Demonstrating his mind and education, Kassia responded by continuing with the quote "But through women are the sources of good." Apparently, Kassia, who had already decided to become a nun at the time - this can be seen from the three surviving letters to Theodore Studitt, her spiritual mentor - deliberately said this phrase so as not to be chosen as the wife of the future emperor. Theophilus understands the meaning of the answer and gives the golden apple of Theodora.
Shortly afterward, Kassia has accepted monasticism.
When next we hear of Kassia in 843 she had founded a convent in the west of Constantinople, near the Constantinian Walls, and became its first abbess. Although many scholars attribute this to bitterness at having failed to marry Theophilos and to become Empress, a letter from Theodore the Studite indicates that she had other motivations for wanting a monastic life. It had a close relationship with the nearby monastery of Stoudios, which was to play a central role in re-editing the Byzantine liturgical books in the 9th and 10th centuries.
Emperor Theophilos was a fierce iconoclast, and any residual feelings he may have had for Kassia did not preserve her from the imperial policy of persecution for her defense of the veneration of icons. Among other things, she was subjected to scourging with a lash. In spite of this, she remained outspoken in defense of the Orthodox Faith.
The content of the works of Rev. Kassia shows a deep knowledge of St. Scripture and its theological mind.
In addition, we can add about 789 preserved non-liturgical verses, many of which are epigrams and aphorisms called "instructive verse." The main themes are the opposition of good and evil, cause and ignorance, generosity and greed, true friendship and hypocritical friendship, poverty and wealth, generosity and stinginess, the praise of various virtues, denunciation of vices.
St. Kassia knew not only the Holy Scriptures and the works of the Holy Fathers but also the Greek philosophy and the secular works of the ancient writers.
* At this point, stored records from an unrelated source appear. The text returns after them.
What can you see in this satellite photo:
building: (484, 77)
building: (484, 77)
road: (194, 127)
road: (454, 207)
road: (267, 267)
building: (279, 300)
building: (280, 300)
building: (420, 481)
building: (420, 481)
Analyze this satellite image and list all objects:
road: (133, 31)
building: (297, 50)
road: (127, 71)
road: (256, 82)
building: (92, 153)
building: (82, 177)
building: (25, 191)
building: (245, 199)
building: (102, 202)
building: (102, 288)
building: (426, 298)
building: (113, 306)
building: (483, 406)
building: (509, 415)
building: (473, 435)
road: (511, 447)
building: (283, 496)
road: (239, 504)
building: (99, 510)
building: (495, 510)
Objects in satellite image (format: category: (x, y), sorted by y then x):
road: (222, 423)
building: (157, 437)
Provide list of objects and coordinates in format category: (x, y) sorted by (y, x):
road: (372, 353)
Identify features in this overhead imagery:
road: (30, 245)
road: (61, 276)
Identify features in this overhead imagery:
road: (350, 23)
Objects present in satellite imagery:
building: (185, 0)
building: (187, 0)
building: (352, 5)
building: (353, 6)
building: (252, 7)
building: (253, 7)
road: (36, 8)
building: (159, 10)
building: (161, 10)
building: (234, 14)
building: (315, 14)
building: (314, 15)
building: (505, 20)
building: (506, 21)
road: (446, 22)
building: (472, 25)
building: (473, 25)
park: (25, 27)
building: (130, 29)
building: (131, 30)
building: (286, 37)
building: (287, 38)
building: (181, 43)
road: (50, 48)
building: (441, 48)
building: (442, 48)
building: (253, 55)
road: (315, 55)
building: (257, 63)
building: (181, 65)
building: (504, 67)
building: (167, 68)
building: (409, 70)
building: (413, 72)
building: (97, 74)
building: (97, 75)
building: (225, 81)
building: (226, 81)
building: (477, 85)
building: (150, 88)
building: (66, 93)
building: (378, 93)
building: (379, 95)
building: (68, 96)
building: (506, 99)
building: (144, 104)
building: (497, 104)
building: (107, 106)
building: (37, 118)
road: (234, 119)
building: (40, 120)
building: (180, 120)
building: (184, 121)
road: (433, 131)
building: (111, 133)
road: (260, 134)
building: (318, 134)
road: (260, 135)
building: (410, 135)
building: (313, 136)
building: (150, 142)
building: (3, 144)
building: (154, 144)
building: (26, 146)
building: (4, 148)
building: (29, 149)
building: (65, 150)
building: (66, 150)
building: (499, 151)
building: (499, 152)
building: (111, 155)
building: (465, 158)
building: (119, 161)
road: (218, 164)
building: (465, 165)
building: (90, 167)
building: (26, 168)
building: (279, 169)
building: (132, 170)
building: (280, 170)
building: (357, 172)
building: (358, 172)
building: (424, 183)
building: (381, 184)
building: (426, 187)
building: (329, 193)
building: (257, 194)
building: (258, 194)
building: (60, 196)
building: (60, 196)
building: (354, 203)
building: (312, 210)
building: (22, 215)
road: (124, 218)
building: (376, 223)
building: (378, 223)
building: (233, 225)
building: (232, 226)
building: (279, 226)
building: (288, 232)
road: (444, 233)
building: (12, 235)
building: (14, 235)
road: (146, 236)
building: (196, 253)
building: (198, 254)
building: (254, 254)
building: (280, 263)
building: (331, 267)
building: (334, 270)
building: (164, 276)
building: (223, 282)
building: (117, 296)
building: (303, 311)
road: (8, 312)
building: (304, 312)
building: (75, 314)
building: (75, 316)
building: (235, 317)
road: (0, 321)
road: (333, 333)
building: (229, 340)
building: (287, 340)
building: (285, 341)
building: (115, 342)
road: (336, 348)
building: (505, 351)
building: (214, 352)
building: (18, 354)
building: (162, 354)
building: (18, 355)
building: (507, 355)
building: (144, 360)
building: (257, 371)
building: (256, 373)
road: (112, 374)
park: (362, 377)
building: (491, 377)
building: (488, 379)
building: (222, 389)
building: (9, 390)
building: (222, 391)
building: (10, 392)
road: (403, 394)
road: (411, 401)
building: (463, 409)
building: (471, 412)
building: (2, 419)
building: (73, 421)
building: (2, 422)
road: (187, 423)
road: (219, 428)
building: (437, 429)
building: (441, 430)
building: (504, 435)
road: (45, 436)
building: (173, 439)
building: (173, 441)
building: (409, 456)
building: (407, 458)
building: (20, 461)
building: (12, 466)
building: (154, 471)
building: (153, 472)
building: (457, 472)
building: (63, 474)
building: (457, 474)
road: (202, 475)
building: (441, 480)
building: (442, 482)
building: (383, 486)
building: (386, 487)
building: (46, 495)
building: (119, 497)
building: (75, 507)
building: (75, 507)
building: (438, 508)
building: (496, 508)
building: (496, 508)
Some of her epigrams contain paraphrases of Plato's works.
The most famous of her compositions is the eponymous Hymn of Kassia (also known as the Troparion of Kassiani), which is chanted each year at Matins on Holy Wednesday (which in usual parish practice is sung Tuesday evening) at the end of the aposticha.
After the death of Theophilos in 842 his young son Michael III became Eastern Roman Emperor, with Empress Theodora acting as Regent. Together they ended the second iconoclastic period (814-842).
Kassia traveled to Italy briefly but eventually settled on the Greek Island of Kasos where she died sometime between 867 and 890 CE. In the city of Panaghia, there is a church where Kassia's tomb/reliquary may be found.